Je note que Mme Voynet a été ministre de l'environnement, puisque tel était le nom de ce ministère voilà quelques années. Alors qu'elle disposait de beaucoup de temps, quatre ans, me semble-t-il, pour faire adopter un texte de loi, qu'elle avait d'ailleurs mûri, elle n'y est pas parvenue. Parler de transparence, c'est bien, mais agir, c'est mieux ! Or, c'est précisément ce que fait le Gouvernement aujourd'hui.

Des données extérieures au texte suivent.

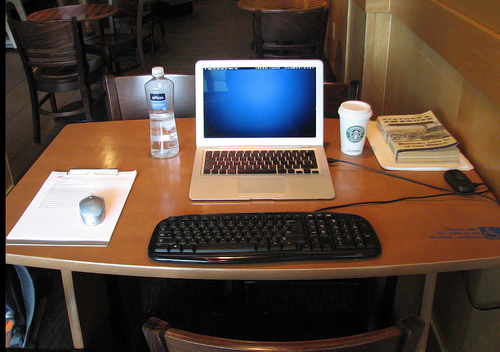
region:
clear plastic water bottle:
[138, 52, 182, 169]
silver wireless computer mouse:
[69, 178, 111, 236]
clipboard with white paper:
[6, 162, 139, 251]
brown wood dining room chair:
[5, 12, 110, 135]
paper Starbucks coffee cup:
[329, 81, 374, 166]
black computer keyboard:
[142, 205, 384, 270]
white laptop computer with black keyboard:
[181, 52, 336, 205]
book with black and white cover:
[372, 107, 464, 169]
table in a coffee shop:
[13, 95, 498, 347]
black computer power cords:
[323, 151, 498, 220]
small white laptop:
[161, 36, 360, 219]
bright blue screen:
[192, 44, 320, 145]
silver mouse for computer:
[58, 166, 118, 232]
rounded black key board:
[135, 197, 398, 273]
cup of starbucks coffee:
[327, 90, 379, 164]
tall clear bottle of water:
[114, 55, 198, 184]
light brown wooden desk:
[20, 66, 489, 312]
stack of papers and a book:
[350, 83, 489, 185]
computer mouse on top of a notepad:
[16, 151, 127, 254]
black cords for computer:
[295, 137, 486, 243]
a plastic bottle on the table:
[142, 62, 183, 160]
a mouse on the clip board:
[76, 188, 110, 228]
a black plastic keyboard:
[138, 206, 388, 270]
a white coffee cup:
[332, 95, 381, 160]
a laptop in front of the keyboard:
[181, 57, 336, 214]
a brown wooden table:
[0, 107, 497, 284]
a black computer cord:
[330, 154, 451, 192]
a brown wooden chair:
[136, 302, 436, 349]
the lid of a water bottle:
[149, 62, 166, 79]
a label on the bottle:
[147, 89, 167, 116]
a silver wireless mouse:
[80, 191, 105, 228]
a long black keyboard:
[142, 212, 382, 266]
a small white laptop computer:
[190, 61, 338, 201]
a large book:
[379, 106, 463, 163]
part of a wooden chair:
[106, 75, 196, 115]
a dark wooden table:
[0, 118, 498, 348]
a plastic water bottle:
[142, 67, 184, 159]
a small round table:
[25, 0, 119, 40]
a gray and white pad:
[2, 165, 137, 247]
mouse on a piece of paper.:
[77, 186, 102, 228]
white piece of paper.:
[40, 183, 64, 228]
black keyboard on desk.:
[190, 224, 355, 261]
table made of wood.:
[400, 215, 416, 251]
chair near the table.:
[227, 324, 388, 350]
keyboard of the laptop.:
[220, 150, 307, 168]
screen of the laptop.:
[212, 75, 302, 122]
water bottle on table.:
[145, 67, 174, 161]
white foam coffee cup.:
[338, 99, 369, 157]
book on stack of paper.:
[382, 109, 447, 156]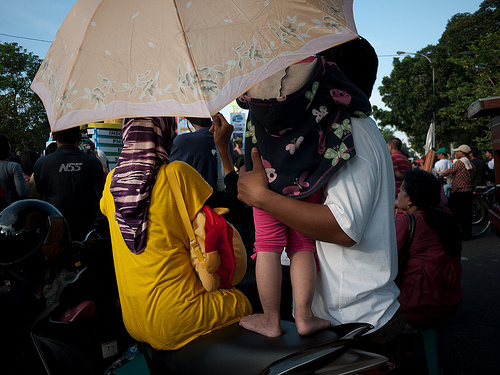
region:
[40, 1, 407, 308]
people under an umbrella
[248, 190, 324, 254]
a person in pink pants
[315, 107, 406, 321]
a person wearing a white tee shirt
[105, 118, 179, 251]
a woman wearing a cloth head scarf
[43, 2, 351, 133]
an open umbrella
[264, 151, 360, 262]
a person's left arm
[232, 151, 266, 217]
a person's left hand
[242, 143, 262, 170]
the thumb of a person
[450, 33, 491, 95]
green leaves on a tree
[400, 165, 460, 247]
a woman with long hair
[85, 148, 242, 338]
Person wearing a yellow shirt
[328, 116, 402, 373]
person wearing a white tee shirt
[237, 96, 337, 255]
man holding a child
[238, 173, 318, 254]
child wearing pink pants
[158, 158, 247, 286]
woman holding a back pack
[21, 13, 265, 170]
person holding a umbrella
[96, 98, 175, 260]
woman wearing a scarf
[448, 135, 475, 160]
person wearing a hat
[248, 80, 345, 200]
child wearing a black hoodie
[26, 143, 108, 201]
man wearing a black shirt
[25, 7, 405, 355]
adults and child under an open umbrella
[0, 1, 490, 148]
blue sky in back of tan umbrella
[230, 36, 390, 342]
adult's arm around back of child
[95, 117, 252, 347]
woman in scarf and yellow dress seated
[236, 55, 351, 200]
hooded jacket with colorful butterflies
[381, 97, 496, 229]
people turned in the same direction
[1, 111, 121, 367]
dark bike in back of standing people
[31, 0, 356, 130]
white border with green and white leaves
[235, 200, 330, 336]
pink shorts over bare legs with feet pointed out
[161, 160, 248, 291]
strap of yellow bag with red fabric over shoulder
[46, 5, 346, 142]
a peach umbrella with white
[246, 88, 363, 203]
a black jacket with butterflies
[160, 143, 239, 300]
a yellow strap of a purse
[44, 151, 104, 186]
White letters on back of shirt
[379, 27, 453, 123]
a light pole sticking out of trees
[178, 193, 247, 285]
an arm of a stuffed animal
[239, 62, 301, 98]
white inside the hood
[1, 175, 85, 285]
a black motorcycle helmet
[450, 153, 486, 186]
a white towel on shoulder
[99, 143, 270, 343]
a yellow dress on woman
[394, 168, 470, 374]
a woman sitting in her red dress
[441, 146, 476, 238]
a person is wearing a brown color cap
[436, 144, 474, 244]
the person has white napkin in his shoulder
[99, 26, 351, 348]
a woman wearing yellow dress by the side of the kid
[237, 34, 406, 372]
the guy in white t-shirt is holding a kid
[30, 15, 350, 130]
an umbrella with designs of leaves in its border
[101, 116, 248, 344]
the woman is wearing a bag in her shoulder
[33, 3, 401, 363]
a family under the umbrella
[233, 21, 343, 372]
a kid is standing on a vehicle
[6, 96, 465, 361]
a group of people are sitting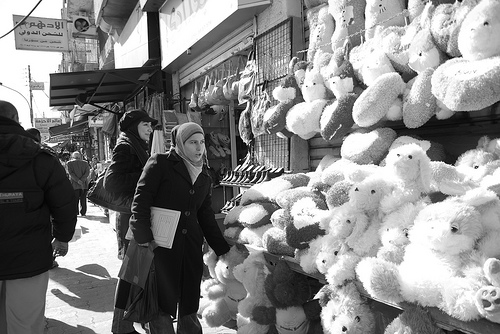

Messieurs Billout et Gaudin, j'ai noté que vous avez tous deux salué les avancées importantes permises par ce projet de loi. Elles sont dues, comme M. Fourcade l'a rappelé, au débat très ouvert qui a eu lieu en première lecture, tant au Sénat qu'à l'Assemblée nationale. Je vous remercie pour cet hommage rendu.
Monsieur Billout, vous déplorez bien sûr la contradiction entre le travail ouvert et constructif qui a été mené et la décision de vous proposer d'adopter aujourd'hui le texte du projet de loi en l'état. Pour ma part, je n'y vois aucune contradiction. C'est justement grâce à l'excellent travail réalisé en première lecture, tant à l'Assemblée nationale qu'au Sénat, que le texte que nous examinons aujourd'hui a pu aboutir, comme l'ont souligné vos rapporteurs. (Applaudissements sur les travées de l'UMP et de l'UC-UDF.)
M. le président. Personne ne demande plus la parole dans la discussion générale ?...
La discussion générale est close.
Nous passons à la discussion des articles.
Je rappelle que, aux termes de l'article 42, alinéa 10, du règlement, à partir de la deuxième lecture au Sénat des projets de loi, la discussion des articles est limitée à ceux pour lesquels les deux assemblées du Parlement n'ont pas encore adopté un texte identique.